◆ WORK TO BE COMPLETED ◆
Which lines in the entries below contain the string "email", matching case exactly? Show each of those lines in full.

◆ WORKING DATA ◆
'''

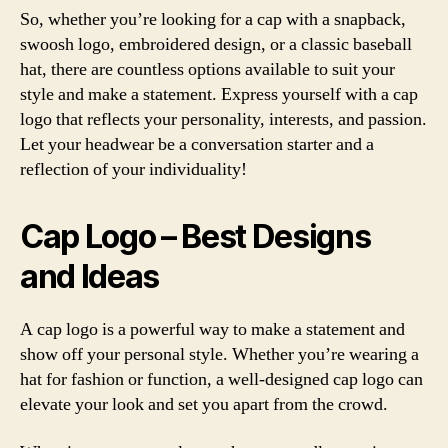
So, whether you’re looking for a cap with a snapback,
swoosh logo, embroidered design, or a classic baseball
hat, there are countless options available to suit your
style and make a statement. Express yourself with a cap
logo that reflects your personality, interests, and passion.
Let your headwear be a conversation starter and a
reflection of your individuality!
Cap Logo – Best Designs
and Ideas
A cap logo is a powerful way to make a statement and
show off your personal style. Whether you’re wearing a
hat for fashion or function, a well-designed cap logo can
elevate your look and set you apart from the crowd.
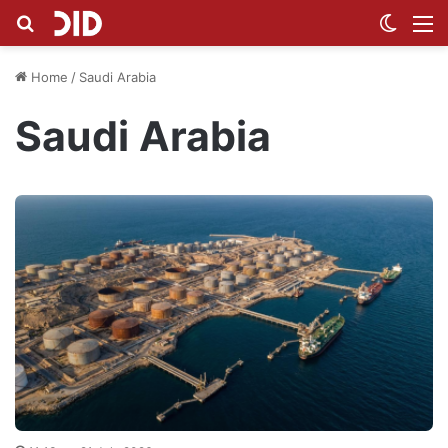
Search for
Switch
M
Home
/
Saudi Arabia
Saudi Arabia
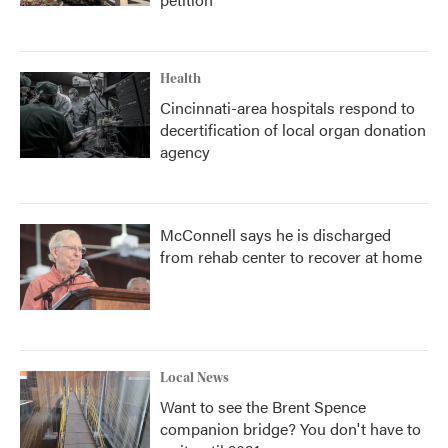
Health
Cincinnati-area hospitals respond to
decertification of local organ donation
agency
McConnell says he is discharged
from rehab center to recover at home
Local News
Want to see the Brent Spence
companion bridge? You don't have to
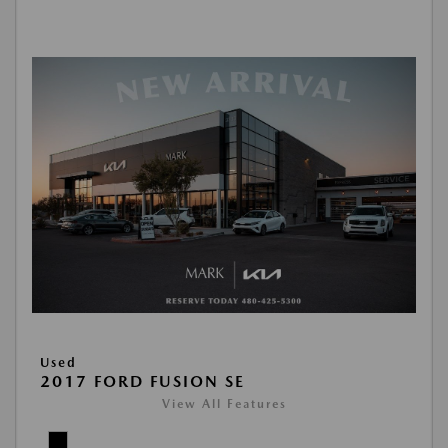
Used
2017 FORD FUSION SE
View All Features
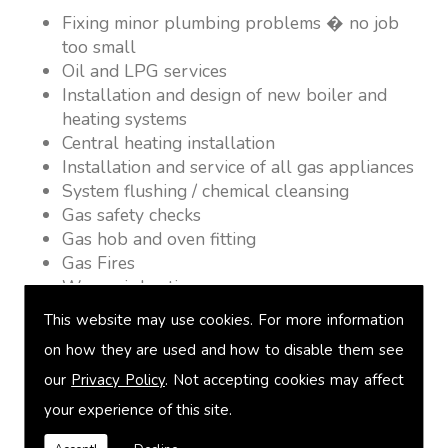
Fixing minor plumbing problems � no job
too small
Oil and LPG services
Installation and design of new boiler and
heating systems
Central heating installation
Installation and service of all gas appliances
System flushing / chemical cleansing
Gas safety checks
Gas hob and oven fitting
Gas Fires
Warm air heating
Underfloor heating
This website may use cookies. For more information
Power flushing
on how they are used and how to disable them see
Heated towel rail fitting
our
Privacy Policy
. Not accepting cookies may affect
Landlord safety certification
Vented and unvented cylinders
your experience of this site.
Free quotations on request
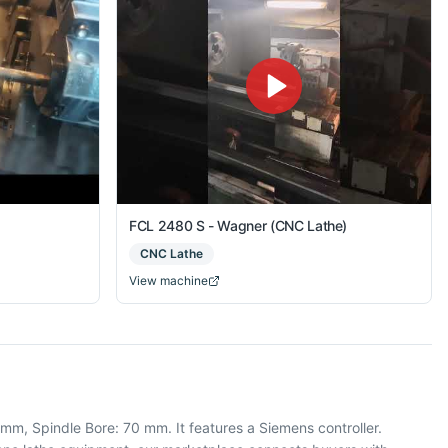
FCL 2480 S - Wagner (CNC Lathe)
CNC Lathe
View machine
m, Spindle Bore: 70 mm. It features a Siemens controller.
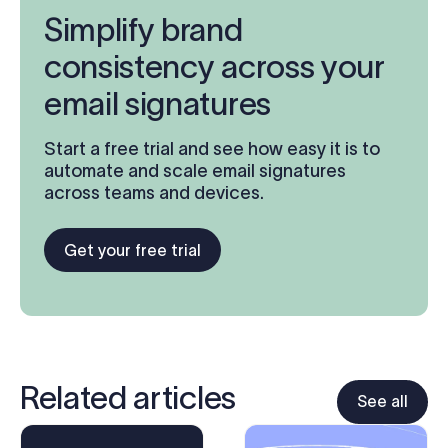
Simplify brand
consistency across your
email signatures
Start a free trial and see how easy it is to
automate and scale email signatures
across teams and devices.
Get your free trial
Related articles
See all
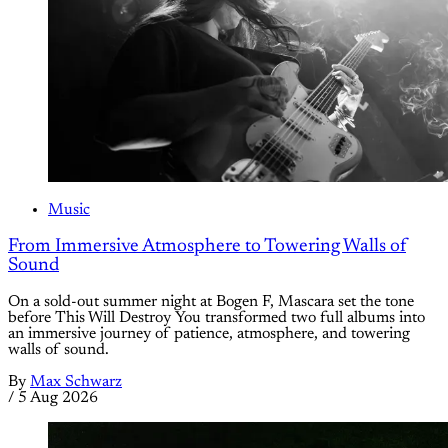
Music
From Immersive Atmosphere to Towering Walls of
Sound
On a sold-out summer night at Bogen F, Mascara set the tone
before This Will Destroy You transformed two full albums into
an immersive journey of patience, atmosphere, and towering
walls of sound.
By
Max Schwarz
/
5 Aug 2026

'''

◆ TASK RESULT ◆
email signatures
automate and scale email signatures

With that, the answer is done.